Questions: Triple Integrals in Cartesian Coordinates
5 questions to test your understanding
Score: 0 / 5
Question 1 Multiple Choice
You are integrating over the solid tetrahedron with vertices at (0,0,0), (1,0,0), (0,1,0), and (0,0,1), using the order dz dy dx. What is the correct upper bound for z in the innermost integral?
Az = 1, since z ranges from 0 to 1 overall in the region
Bz = 1 − x, since the region's z-extent depends only on x
Cz = 1 − x − y, since the slanted face satisfies the plane x + y + z = 1
Dz = √(1 − x² − y²), the boundary of a hemisphere
The tetrahedron is bounded above by the plane x + y + z = 1, so z ≤ 1 − x − y for any fixed (x, y) inside the region. Using z = 1 as the upper bound (option A) is the most common error — it ignores that the ceiling on z depends on where you are in the xy-plane. Option B is also wrong; the bound depends on both x and y. This is the essential challenge of triple integrals: inner bounds are generally functions of the outer variables.
Question 2 Multiple Choice
Which statement about changing the order of integration in a triple integral is correct?
AThe integral's value changes when you reorder because different bounds are used
BYou can freely swap any two variables without rederiving the bounds
CThe value is unchanged by Fubini's theorem, but the bounds must be completely rederived for the new ordering
DReordering is only valid if the integration region is a rectangular box
Fubini's theorem guarantees that any ordering of integration yields the same value — but only if you correctly re-describe the region W for the new ordering. The bounds for one ordering (e.g., the z bounds as a function of x and y) are completely different from the bounds for another ordering (the x bounds as a function of y and z). Reordering is not just swapping variable names — it requires redrawing and re-reading the geometry of the region from a new perspective.
Question 3 True / False
For the unit cube [0,1]³, all six possible orderings of integration produce the same result with the same constant bounds [0,1] for each variable.
TTrue
FFalse
Answer: True
The unit cube has constant bounds in every direction: x ∈ [0,1], y ∈ [0,1], z ∈ [0,1], independent of the other variables. So no matter what order you integrate, the bounds are always the same constants and the value is the same. This is the special simplicity of rectangular regions — the bounds decouple. For any non-rectangular region, the bounds of inner variables will depend on outer variables, so reordering requires re-deriving them.
Question 4 True / False
For a non-rectangular region in 3D (like a tetrahedron or a ball), you can set the bounds for each variable independently of the other variables.
TTrue
FFalse
Answer: False
For non-rectangular regions, inner bounds must account for the shape of the region at each fixed value of the outer variables. For example, integrating over the unit ball x² + y² + z² ≤ 1 in order dz dy dx, the z bounds are −√(1−x²−y²) to √(1−x²−y²) — depending on both x and y. Using fixed bounds [−1, 1] for all three variables would integrate over the cube containing the ball, not the ball itself, giving the wrong answer.
Question 5 Short Answer
Why might you choose to change the order of integration in a triple integral even though the final value is the same regardless of order?

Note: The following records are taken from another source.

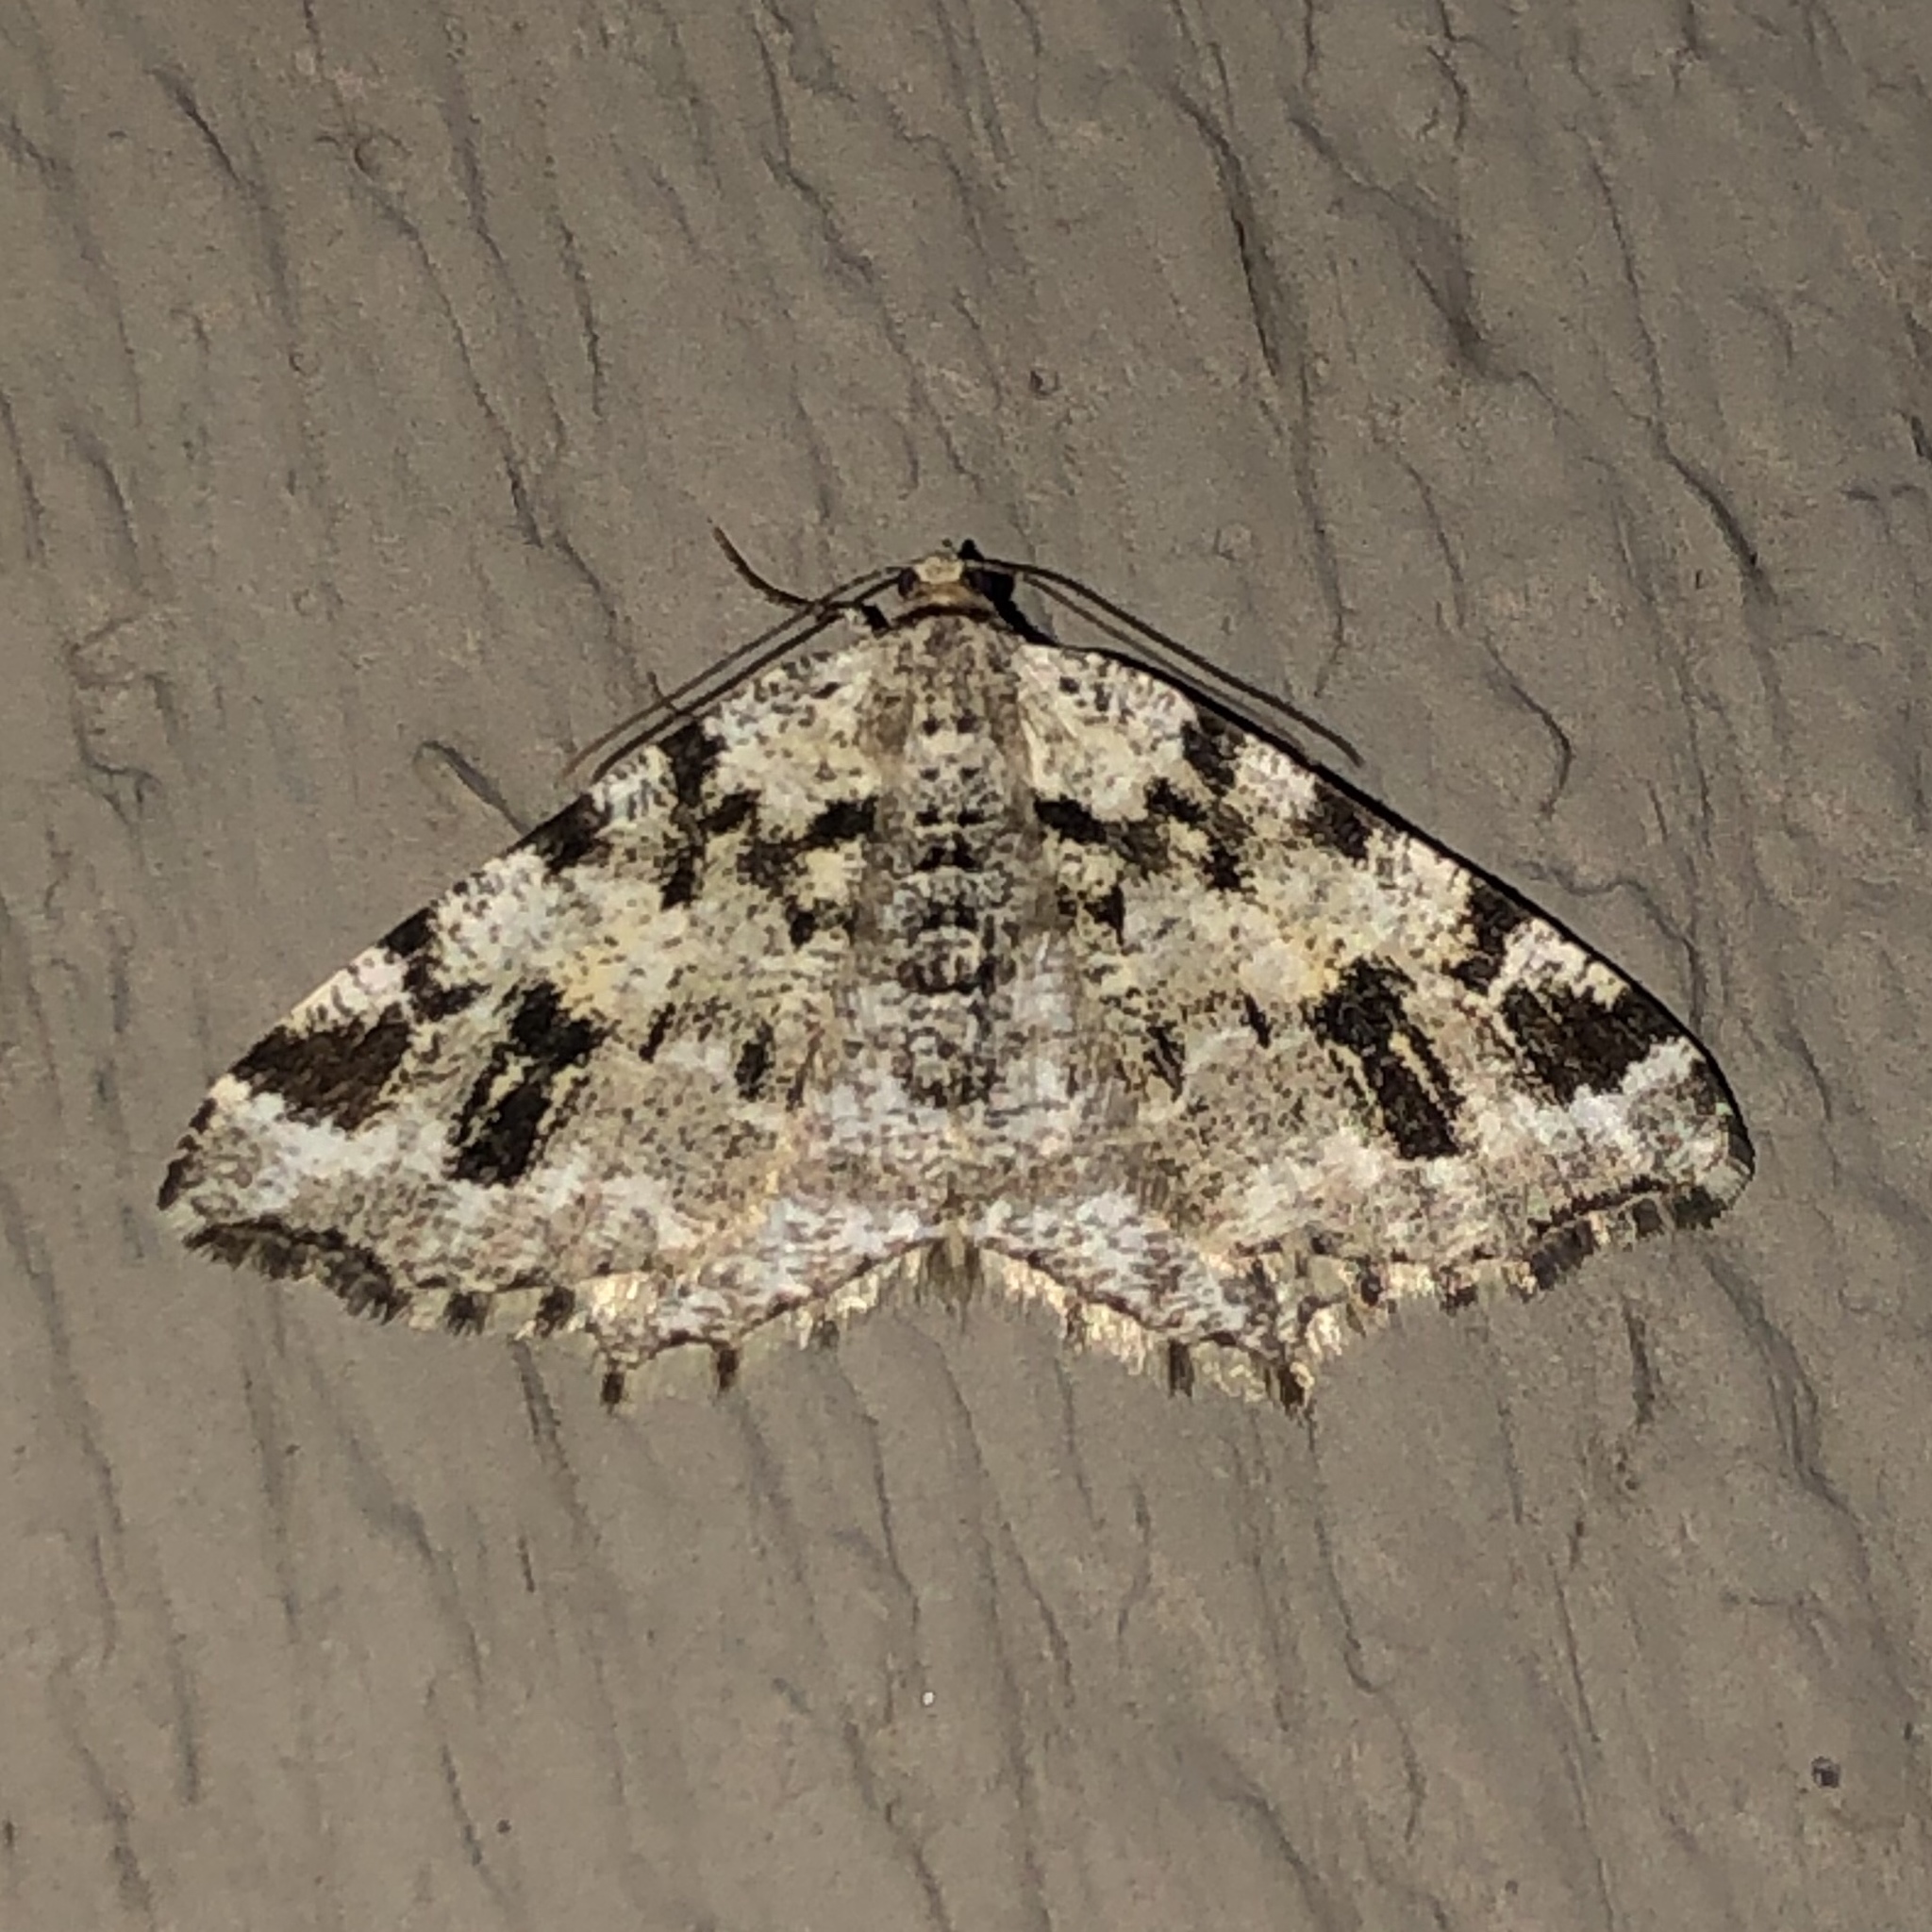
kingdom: Animalia
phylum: Arthropoda
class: Insecta
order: Lepidoptera
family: Geometridae
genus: Macaria
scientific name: Macaria oweni
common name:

Think about your answer, then reveal below.
Model answer: Different orderings produce different inner integrands, some of which may be far harder to evaluate analytically than others. For example, one ordering might require integrating e^(z³) with respect to z (which has no elementary antiderivative), while a different ordering avoids this entirely. By Fubini's theorem the value is the same, but choosing the right order can mean the difference between a tractable computation and one that cannot be done in closed form.
This is the practical payoff of understanding Fubini's theorem deeply. Recognizing that order can be changed — and that the key work is re-describing the region's bounds for the new order — is what allows you to turn impossible integrals into manageable ones. Sketching the region and asking 'which variable is easiest to integrate last?' (as the outermost integral) is a standard strategic move in multivariable calculus.